Date of Award

Summer 2021

Document Type


Degree Name

Master of Science (MS)


Human Movement Sciences


Exercise Science

Committee Director

Patrick B. Wilson

Committee Member

Laura Hill

Committee Member

Gena Gerstner


The purpose of this study was to determine the impact of a two-week relaxing music intervention on stress, anxiety, and gastrointestinal (GI) symptoms in exercisers with at least mild anxiety and exercise-related GI symptoms. Block randomization was used to allocate 15 women and two men into control (n = 8) or intervention (n = 9) groups following a one-week baseline. During the baseline period, participants recorded details of their aerobic exercise sessions and discomfort with GI symptoms (nausea, regurgitation/reflux, stomach fullness, bloating, abdominal cramps, gas, the urge to defecate). Following randomization, both groups tracked these same details for two additional weeks. Intervention participants were tasked with listening to 30 minutes of relaxing music per day from five pre-selected playlists and record their adherence, engagement, and perceived relaxation. Pre- and post-intervention assessments included perceived stress scale (PSS-14), general anxiety disorder questionnaire (GAD-7), and visceral sensitivity index (VSI) scores.
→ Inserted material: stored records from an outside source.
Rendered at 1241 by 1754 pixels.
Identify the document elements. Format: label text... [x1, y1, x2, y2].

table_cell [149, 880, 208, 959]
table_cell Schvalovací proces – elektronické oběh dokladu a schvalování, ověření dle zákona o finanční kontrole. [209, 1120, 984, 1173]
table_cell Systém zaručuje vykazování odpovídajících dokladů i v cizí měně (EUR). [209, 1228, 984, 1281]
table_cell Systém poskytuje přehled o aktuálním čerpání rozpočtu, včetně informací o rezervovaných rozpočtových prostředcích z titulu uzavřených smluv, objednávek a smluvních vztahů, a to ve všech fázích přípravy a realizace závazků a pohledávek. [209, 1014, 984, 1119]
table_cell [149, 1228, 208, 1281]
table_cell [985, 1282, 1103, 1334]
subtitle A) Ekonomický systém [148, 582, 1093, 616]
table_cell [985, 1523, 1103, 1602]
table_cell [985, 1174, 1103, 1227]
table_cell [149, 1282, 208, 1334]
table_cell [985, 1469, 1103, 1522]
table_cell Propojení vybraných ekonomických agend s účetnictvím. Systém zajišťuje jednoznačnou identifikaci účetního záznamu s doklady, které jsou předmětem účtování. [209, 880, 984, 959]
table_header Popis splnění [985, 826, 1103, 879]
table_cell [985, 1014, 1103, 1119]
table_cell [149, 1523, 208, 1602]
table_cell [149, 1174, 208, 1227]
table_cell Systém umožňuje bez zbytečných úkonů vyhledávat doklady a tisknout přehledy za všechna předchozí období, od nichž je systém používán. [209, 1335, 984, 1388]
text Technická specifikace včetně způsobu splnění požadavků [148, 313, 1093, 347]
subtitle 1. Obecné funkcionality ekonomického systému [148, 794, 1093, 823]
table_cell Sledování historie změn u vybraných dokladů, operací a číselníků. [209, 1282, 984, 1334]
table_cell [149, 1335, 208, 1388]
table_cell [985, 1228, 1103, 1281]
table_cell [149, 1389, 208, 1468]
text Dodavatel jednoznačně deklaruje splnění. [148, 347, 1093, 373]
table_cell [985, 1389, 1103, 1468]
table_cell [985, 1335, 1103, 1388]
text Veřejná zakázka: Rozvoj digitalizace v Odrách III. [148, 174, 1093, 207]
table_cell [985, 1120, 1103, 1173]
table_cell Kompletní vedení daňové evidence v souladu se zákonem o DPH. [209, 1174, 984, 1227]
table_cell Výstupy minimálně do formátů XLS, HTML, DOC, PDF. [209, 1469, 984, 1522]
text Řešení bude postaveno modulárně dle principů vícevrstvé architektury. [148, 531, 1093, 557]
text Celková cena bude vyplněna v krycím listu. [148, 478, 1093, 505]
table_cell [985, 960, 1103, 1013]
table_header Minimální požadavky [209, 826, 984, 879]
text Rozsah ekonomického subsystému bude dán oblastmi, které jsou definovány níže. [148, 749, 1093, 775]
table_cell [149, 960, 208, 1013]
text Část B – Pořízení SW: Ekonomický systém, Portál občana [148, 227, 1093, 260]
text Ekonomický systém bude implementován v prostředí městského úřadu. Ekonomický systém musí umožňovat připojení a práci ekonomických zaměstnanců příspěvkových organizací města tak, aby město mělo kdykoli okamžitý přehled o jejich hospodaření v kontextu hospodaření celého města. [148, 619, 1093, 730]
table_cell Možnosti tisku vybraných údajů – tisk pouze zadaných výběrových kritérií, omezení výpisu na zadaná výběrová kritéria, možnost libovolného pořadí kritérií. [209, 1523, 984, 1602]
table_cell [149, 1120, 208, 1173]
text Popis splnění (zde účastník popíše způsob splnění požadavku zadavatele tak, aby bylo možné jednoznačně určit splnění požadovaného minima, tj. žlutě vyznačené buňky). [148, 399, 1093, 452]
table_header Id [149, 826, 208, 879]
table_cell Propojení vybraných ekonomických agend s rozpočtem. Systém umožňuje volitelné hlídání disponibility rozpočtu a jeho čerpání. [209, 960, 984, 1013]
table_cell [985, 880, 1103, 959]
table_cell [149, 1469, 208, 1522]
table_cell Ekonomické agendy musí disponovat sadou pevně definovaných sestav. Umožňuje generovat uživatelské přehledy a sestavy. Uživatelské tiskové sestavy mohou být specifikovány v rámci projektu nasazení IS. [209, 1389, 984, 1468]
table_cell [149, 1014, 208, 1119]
PSS-14, GAD-7, and VSI scores were normally distributed, so a mixed ANOVA analysis was used to compare time, group, and time x group effects, and effect sizes were reported as partial eta squared (ηp2). Significance was set at p < 0.05. Participants in the music group reported that they found the intervention to be relaxing and engaging on a 1-10-scale (Engagement = 7.3±0.9; Perceived Relaxation = 7.2±1.5). No statistically significant group, time, or interaction effects were found for GI symptoms at rest, exercise-related GI symptoms, and PSS-14, GAD-7, or VSI scores. Considering resting GI symptoms, the effect size for a time x group interaction was large (ηp2 = 0.198). Resting GI scores went from 25.6±10.9 to 20.4±10.5 in the music group, compared to from 15.0±14.3 to 15.1±12.1 in the control group. Other notable effect sizes include time effects for resting GI symptoms (ηp2 = 0.183), exercise-related upper GI symptoms (ηp2 = 0.151), and PSS-14 scores (ηp2 = 0.146), all of which indicate potential pre-to-post reductions. Given the relatively high ratings of relaxation and engagement reported with the intervention and the observed effect sizes, further research is warranted on relaxing music as a means to reduce GI symptoms, anxiety, and stress in exercisers.